Victoria Kessel
Japan Trip Host
Hello! My name is Victoria. You will most likely find me hiking the Camino in Spain with Billie Eilish in my ears, standing a little too long in a café deciding if I really want another cortado, or choosing an onigiri at a neighborhood Lawson in Tokyo.
Have you ever ‘felt in between’? Between cultures, roles, seasons of life, or versions of yourself? I know that terrain.
I am part Cherokee and half Japanese. I grew up between Florida and Tokyo, in houses where suitcases were never far away. Early on, I learned how to read rooms, how to adjust my posture and tone, how to sense what was being asked without anyone saying it. I learned how quickly “different” becomes something you have to account for, and how a space can tell you, without words, whether you are meant to take up room or step aside.
For over three generations, my family has run ‘Sentō’ — the neighborhood public bathhouses of Japan. I grew up in places where shoes are lined at the door, where steam rises from tile floors at dusk, where strangers sit shoulder to shoulder in warm water and no one needs to explain themselves. Attentiveness was not a concept. It lived in how towels were folded and how water was offered.
My uncle was a Kendo master. Under his guidance I learned to bow before speaking — to wait — to let a room settle before I engaged in it. Discipline was quiet. Presence mattered more than display.
As a young adult, my life centered on movement. I became a Broadway dancer and toured across the United States, Canada and Brazil. Dance gave me a way to speak without explaining. Later in New York and Los Angeles, I carried that same rigor into my work in media, technology, and finance. From the outside, everything was going well. But on the inside, something within me began asking for a different pace.

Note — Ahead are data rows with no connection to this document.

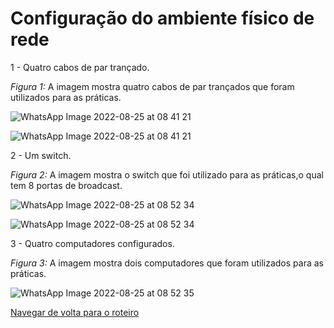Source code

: # Configuração do ambiente físico de rede

1 - Quatro cabos de par trançado.

*Figura 1:* A imagem mostra quatro cabos de par trançados que foram utilizados para as práticas.

![WhatsApp Image 2022-08-25 at 08 41 21](https://user-images.githubusercontent.com/98924290/186726883-254dd824-ceef-4a11-8b14-8786a12344fa.jpeg)

![WhatsApp Image 2022-08-25 at 08 41 21](https://user-images.githubusercontent.com/98924290/186726954-041a528e-76b0-4351-a93c-32a97b1db0c9.jpeg)

2 - Um switch.

*Figura 2:* A imagem mostra o switch que foi utilizado para as práticas,o qual tem 8 portas de broadcast.

![WhatsApp Image 2022-08-25 at 08 52 34](https://user-images.githubusercontent.com/98924290/186727019-bc796bc1-e810-4433-b08d-6a3e84316243.jpeg)

![WhatsApp Image 2022-08-25 at 08 52 34](https://user-images.githubusercontent.com/98924290/186727202-9a2b9bdf-ef0b-4378-a362-4f1a3fdf214e.jpeg)

3 - Quatro computadores configurados.

*Figura 3:* A imagem mostra dois computadores que foram utilizados para as práticas.

![WhatsApp Image 2022-08-25 at 08 52 35](https://user-images.githubusercontent.com/98924290/186727297-48dbf128-d804-4656-a579-e83cd2549b42.jpeg)

[Navegar de volta para o roteiro](https://github.com/martanascimento1/Projeto-redes-bimestre2/blob/main/README.md)
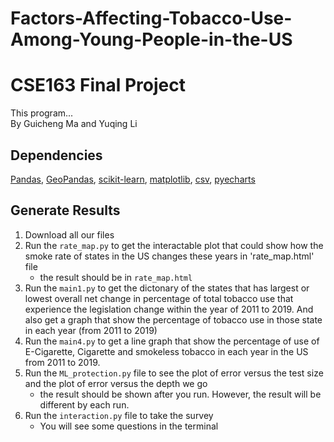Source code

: # Factors-Affecting-Tobacco-Use-Among-Young-People-in-the-US
# CSE163 Final Project
This program...\
By Guicheng Ma and Yuqing Li

## Dependencies
[Pandas](https://pandas.pydata.org/),
[GeoPandas](https://geopandas.org/en/stable/),
[scikit-learn](https://scikit-learn.org/stable),
[matplotlib](https://matplotlib.org/),
[csv](https://docs.python.org/3/library/csv.html),
[pyecharts](https://pyecharts.org/#/)

## Generate Results
1. Download all our files
2. Run the `rate_map.py` to get the interactable plot that could show how the smoke
rate of states in the US changes these years in 'rate_map.html' file
   - the result should be in `rate_map.html`
3. Run the `main1.py` to get the dictonary of the states that has largest or lowest
overall net change in percentage of total tobacco use that experience the legislation
change within the year of 2011 to 2019. And also get a graph that show the percentage
of tobacco use in those state in each year (from 2011 to 2019)
4. Run the `main4.py` to get a line graph that show the percentage of use of E-Cigarette,
Cigarette and smokeless tobacco in each year in the US from 2011 to 2019.
5. Run the `ML_protection.py` file to see the plot of error versus the test size and
the plot of error versus the depth we go
   - the result should be shown after you run. However, the result will be different by each run.
6. Run the `interaction.py` file to take the survey
   - You will see some questions in the terminal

Self-inquiry entered my life out of necessity. After leaving my career, relocating to Germany and learning to live inside a new language and family, the ways I had always relied on no longer held. That’s when I found ‘The Work of Byron Katie’ and it offered a place where I did not have to perform or translate myself.
Now, I am a certified facilitator and a member of VTW, the German association for ‘The Work’. I am also a Birdie Ambassador for the Nightbirde Foundation. These are not titles I stand on, but places I practice from.
Today, I live in Germany with my husband, within a family that stretches across the Americas, Germany, and Japan. These lands now feel like rooms in the same house. Moving between cultures is not something I do occasionally — it is how I live.
I know what it is to step into a room and pause — wondering how to be. I also know the relief of not having to perform.
That is how I walk with women, now. I am at ease in first steps, pauses, edges, and those crossings that feel unfamiliar. I walk alongside, especially when the ground is new.
This is what I bring to our journey — from the first bow to the last ‘onsen soak’ — I share the Japan that shaped me. Ancient and alive in neon, ordered through form, and beauty in small gestures. Even ordinary moments — a train ride, arrangements of flowers, a sip of sake — are treated as crossings. Past and present sit together. You move in-between.